Dès à présent, « 986 espèces non indigènes, dont 126 de poissons » sont recensées en Méditerranée. La végétation sous-marine autochtone pâtit donc non seulement de la température plus élevée de la mer, mais aussi du développement de nouveaux animaux voraces, tels que les poissons lapins (Siganus rivulatus). « La végétation est broutée sans discernement et remplacée par des algues tropicales envahissantes que les poissons transforment en gazons. » Le WWF estime que la biomasse de ces étendues végétales est « 44 fois plus faible que dans les forêts d’algues » qui les précédaient.

Autre espèce invasive venue elle aussi de la mer Rouge, le poisson lion (Pterois miles), communément appelé rascasse volante, qui se nourrit goulûment des larves de poissons et de crustacés locaux, en multipliant par 30 le volume de son estomac. Le premier spécimen avait été repéré au large d’Israël en 1991. On le trouve maintenant en mer Egée et en mer Ionienne. Du côté de Portofino, dans le nord de l’Italie, les pêcheurs remontent dans leurs filets « des quantités abondantes » de barracudas à bouche jaune (Sphyraena viridensis) et de mérous bruns (Epinephelus marginatus), deux poissons qui étaient rares dans la région il y a encore vingt ans.

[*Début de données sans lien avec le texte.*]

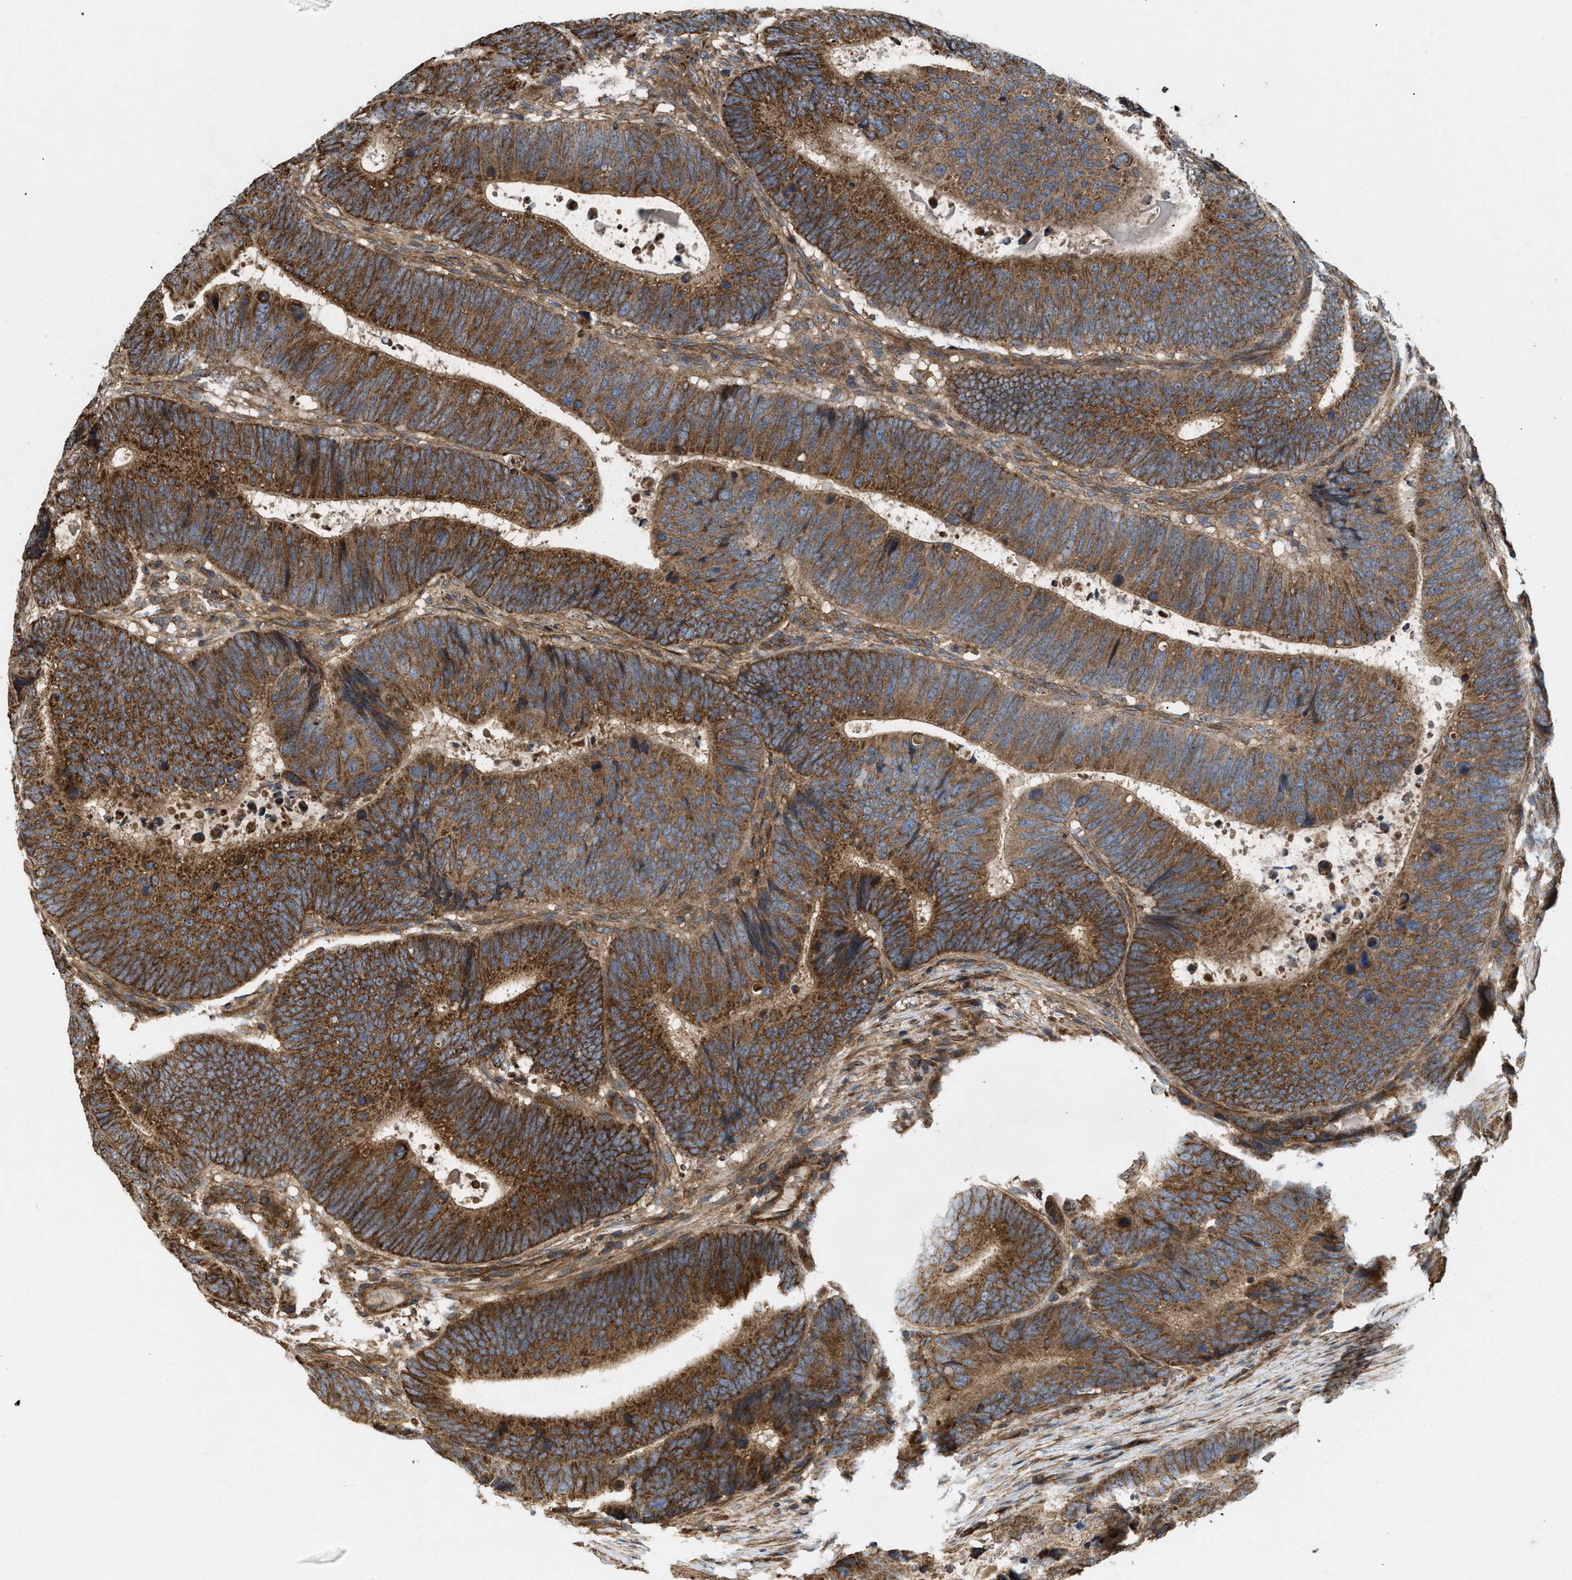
{"staining": {"intensity": "strong", "quantity": ">75%", "location": "cytoplasmic/membranous"}, "tissue": "colorectal cancer", "cell_type": "Tumor cells", "image_type": "cancer", "snomed": [{"axis": "morphology", "description": "Adenocarcinoma, NOS"}, {"axis": "topography", "description": "Colon"}], "caption": "A brown stain labels strong cytoplasmic/membranous expression of a protein in human adenocarcinoma (colorectal) tumor cells.", "gene": "GNB4", "patient": {"sex": "male", "age": 56}}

Signe d’une aggravation de la situation générale, les connaissances de laboratoire ne se vérifient plus nécessairement sous l’eau. A côté de Sète (Hérault), dans l’étang de Thau, par exemple, les larves d’huîtres ne survivent pas à une température supérieure à 28 ou 29 °C, alors qu’en théorie, elles peuvent résister jusqu’à 32 °C.

« Ce sont les interactions entre les espèces qui bouleversent la situation, plus que les limites physiques des organismes eux-mêmes. En amont de la surmortalité, il se passe plein de choses parmi les organismes vivants qui remettent en cause la survie, le développement et la reproduction des espèces », rappelle Franck Lagarde, chercheur en écologie et biologie marine à l’Institut français de recherche pour l’exploitation de la mer, qui invite à d’abord « observer le milieu naturel pour comprendre les phénomènes en cours ».

 

Tous les scientifiques sont au moins d’accord sur un point : les bouleversements actuels de la Méditerranée sont aujourd’hui hors de contrôle.